Human pose keypoint data
◆ ◆ ◆ ◆

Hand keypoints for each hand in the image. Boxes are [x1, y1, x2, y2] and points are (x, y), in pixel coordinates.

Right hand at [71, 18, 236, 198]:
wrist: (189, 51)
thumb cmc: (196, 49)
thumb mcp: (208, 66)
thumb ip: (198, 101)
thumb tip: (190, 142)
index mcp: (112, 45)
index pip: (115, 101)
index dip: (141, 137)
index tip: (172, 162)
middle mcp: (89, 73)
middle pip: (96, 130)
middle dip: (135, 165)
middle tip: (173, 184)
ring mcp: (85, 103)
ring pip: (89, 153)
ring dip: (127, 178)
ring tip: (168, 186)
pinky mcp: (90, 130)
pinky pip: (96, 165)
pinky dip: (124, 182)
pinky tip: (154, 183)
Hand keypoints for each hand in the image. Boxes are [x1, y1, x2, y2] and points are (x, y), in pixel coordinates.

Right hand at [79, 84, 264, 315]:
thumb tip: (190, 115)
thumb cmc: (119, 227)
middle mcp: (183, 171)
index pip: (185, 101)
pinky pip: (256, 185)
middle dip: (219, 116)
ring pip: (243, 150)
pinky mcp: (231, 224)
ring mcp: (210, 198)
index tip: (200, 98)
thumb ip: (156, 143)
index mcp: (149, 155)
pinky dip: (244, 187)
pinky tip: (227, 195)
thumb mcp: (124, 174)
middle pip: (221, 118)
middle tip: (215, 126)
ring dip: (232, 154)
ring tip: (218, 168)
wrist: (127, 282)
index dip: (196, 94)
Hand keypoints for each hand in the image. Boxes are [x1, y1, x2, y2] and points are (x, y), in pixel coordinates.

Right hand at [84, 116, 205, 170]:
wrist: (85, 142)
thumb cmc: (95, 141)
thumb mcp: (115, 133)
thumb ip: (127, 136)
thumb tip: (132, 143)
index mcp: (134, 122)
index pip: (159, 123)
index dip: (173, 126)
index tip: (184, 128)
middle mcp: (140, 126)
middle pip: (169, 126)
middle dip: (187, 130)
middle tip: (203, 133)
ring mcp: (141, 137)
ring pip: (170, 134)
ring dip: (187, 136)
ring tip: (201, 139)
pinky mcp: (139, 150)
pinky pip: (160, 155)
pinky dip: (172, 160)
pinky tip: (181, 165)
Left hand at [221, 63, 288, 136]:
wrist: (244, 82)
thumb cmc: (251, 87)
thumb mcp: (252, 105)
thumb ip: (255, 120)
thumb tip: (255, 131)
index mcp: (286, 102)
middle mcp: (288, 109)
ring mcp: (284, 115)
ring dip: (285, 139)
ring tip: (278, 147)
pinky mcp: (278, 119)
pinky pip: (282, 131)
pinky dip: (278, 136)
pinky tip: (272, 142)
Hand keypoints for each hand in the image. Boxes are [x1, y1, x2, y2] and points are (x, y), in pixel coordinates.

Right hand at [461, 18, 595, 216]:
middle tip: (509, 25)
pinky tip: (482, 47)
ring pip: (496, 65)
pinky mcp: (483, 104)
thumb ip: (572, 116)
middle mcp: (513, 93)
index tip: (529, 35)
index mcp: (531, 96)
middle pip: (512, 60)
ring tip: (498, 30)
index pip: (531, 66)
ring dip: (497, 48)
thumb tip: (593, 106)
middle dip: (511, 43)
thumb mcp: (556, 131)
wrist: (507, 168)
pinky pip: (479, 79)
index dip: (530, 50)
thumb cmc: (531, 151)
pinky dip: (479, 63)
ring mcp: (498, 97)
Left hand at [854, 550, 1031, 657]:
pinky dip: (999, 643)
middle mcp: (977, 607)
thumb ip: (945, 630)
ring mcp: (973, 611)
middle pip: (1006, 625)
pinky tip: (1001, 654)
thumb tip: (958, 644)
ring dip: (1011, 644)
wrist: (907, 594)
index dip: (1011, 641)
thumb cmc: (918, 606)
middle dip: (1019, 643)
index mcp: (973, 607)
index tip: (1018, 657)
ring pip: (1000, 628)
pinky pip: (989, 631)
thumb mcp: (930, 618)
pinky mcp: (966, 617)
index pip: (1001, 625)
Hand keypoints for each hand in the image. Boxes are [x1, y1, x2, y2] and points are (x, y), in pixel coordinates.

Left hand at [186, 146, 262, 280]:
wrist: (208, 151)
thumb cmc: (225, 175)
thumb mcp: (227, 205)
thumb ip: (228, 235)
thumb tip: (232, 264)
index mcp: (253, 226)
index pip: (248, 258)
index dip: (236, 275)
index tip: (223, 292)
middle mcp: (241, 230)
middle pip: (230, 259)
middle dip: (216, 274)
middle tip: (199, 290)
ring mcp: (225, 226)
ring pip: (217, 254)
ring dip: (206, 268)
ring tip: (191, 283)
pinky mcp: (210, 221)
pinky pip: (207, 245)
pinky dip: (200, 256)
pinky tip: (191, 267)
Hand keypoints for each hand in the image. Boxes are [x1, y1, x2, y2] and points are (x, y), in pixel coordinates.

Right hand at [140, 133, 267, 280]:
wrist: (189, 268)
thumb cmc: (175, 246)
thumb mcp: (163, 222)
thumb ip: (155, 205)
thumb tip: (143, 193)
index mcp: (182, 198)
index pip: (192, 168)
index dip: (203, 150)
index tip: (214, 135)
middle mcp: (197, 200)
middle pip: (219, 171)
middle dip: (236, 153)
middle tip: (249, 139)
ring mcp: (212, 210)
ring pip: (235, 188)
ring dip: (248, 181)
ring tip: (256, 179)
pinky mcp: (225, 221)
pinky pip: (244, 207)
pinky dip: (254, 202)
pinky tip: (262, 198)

◆ ◆ ◆ ◆

Starting at the first entry and ending at the last, reproduce each one exactly.

Hand keypoints for each hand in the image. Boxes are [x1, y1, x2, y2] and points are (x, y), in pixel coordinates.

Right hand at [71, 18, 236, 198]:
wrist: (189, 51)
thumb cmc: (196, 49)
thumb mcp: (208, 66)
thumb ip: (198, 101)
thumb tip: (190, 142)
index mcp: (112, 45)
index pip: (115, 101)
index dip: (141, 137)
index tip: (172, 162)
middle mcp: (89, 73)
middle pip: (96, 130)
middle dip: (135, 165)
middle tip: (173, 184)
ring mcp: (85, 103)
ring pip: (89, 153)
ring dip: (127, 178)
ring tip: (168, 186)
pinky mcp: (90, 130)
pinky pip: (96, 165)
pinky dip: (124, 182)
pinky tip: (154, 183)
Hand keypoints for each hand in the image. Boxes are [x1, y1, x2, y2] and points are (x, y), in pixel coordinates.

Right hand at [79, 84, 264, 315]:
thumb tip: (190, 115)
thumb cmc: (119, 227)
middle mcp: (183, 171)
index pip: (185, 101)
pinky pip: (256, 185)
middle dip: (219, 116)
ring pip: (243, 150)
pinky mcp: (231, 224)
ring mcp: (210, 198)
index tip: (200, 98)
thumb ip: (156, 143)
index mcp: (149, 155)
pinky dip: (244, 187)
pinky tip: (227, 195)
thumb mcp: (124, 174)
middle pip: (221, 118)
middle tip: (215, 126)
ring dip: (232, 154)
ring tip: (218, 168)
wrist: (127, 282)
index dip: (196, 94)
Hand keypoints for each hand in the image. Boxes are [x1, y1, x2, y2] and points are (x, y), in pixel coordinates.

Right hand at [84, 116, 205, 170]:
wrist: (85, 142)
thumb cmc: (95, 141)
thumb mcp: (115, 133)
thumb ip: (127, 136)
thumb tip: (132, 143)
index mcp: (134, 122)
index pip: (159, 123)
index dip: (173, 126)
index tip: (184, 128)
middle mcp: (140, 126)
middle pip: (169, 126)
middle dip: (187, 130)
middle tip: (203, 133)
ring mcp: (141, 137)
ring pip: (170, 134)
ring dip: (187, 136)
ring tip: (201, 139)
pinky mcp: (139, 150)
pinky pip: (160, 155)
pinky dip: (172, 160)
pinky tip: (181, 165)
Left hand at [221, 63, 288, 136]:
wrist: (244, 82)
thumb cmc: (251, 87)
thumb mcp: (252, 105)
thumb ip: (255, 120)
thumb tip: (255, 131)
index mcp: (286, 102)
middle mcp: (288, 109)
ring mcp: (284, 115)
ring dip: (285, 139)
ring tip: (278, 147)
pinky mcp: (278, 119)
pinky pip: (282, 131)
pinky dip: (278, 136)
pinky tip: (272, 142)
Hand keypoints for each hand in the image. Boxes are [x1, y1, x2, y2] and points are (x, y), in pixel coordinates.

Right hand at [461, 18, 595, 216]:
middle tip: (509, 25)
pinky tip: (482, 47)
ring pip: (496, 65)
pinky mcp: (483, 104)
thumb ip: (572, 116)
middle mcp: (513, 93)
index tip: (529, 35)
index mcp: (531, 96)
middle pip: (512, 60)
ring tip: (498, 30)
index pip: (531, 66)
ring dip: (497, 48)
thumb tip: (593, 106)
middle dip: (511, 43)
thumb mcp: (556, 131)
wrist: (507, 168)
pinky pip: (479, 79)
index dip: (530, 50)
thumb cmc: (531, 151)
pinky dip: (479, 63)
ring mcp: (498, 97)
Left hand at [854, 550, 1031, 657]:
pinky dip: (999, 643)
middle mcp: (977, 607)
thumb ip: (945, 630)
ring mcp: (973, 611)
middle pip: (1006, 625)
pinky tip: (1001, 654)
thumb tip: (958, 644)
ring dip: (1011, 644)
wrist: (907, 594)
index dip: (1011, 641)
thumb cmc: (918, 606)
middle dip: (1019, 643)
index mcp: (973, 607)
index tip: (1018, 657)
ring pip: (1000, 628)
pinky pip: (989, 631)
thumb mcp: (930, 618)
pinky mcp: (966, 617)
index pip: (1001, 625)
Hand keypoints for each hand in the image. Boxes are [x1, y1, x2, y2] and points are (x, y), in pixel coordinates.

Left hand at [186, 146, 262, 280]:
wrist: (208, 151)
thumb cmc: (225, 175)
thumb mcp: (227, 205)
thumb ip: (228, 235)
thumb tip: (232, 264)
index mcp: (253, 226)
index pip: (248, 258)
index dip: (236, 275)
index tip: (223, 292)
middle mcp: (241, 230)
middle pip: (230, 259)
middle dip: (216, 274)
middle tip: (199, 290)
ring mcp: (225, 226)
ring pip: (217, 254)
ring dip: (206, 268)
ring tip: (191, 283)
pinky mcp: (210, 221)
pinky pip: (207, 245)
pinky dip: (200, 256)
pinky tip: (191, 267)
Hand keypoints for each hand in the image. Boxes are [x1, y1, x2, y2] and points are (x, y), in pixel coordinates.

Right hand at [140, 133, 267, 280]:
wrist: (189, 268)
thumb cmc: (175, 246)
thumb mcp: (163, 222)
thumb ip: (155, 205)
thumb tip: (143, 193)
index mcp: (182, 198)
index pip: (192, 168)
index dip: (203, 150)
index tip: (214, 135)
middle mcp: (197, 200)
middle pip: (219, 171)
middle dip: (236, 153)
middle tip: (249, 139)
ring mcp: (212, 210)
ring pip: (235, 188)
ring dip: (248, 181)
ring tip: (256, 179)
pinky mcp: (225, 221)
pinky pip: (244, 207)
pinky dip: (254, 202)
pinky tip: (262, 198)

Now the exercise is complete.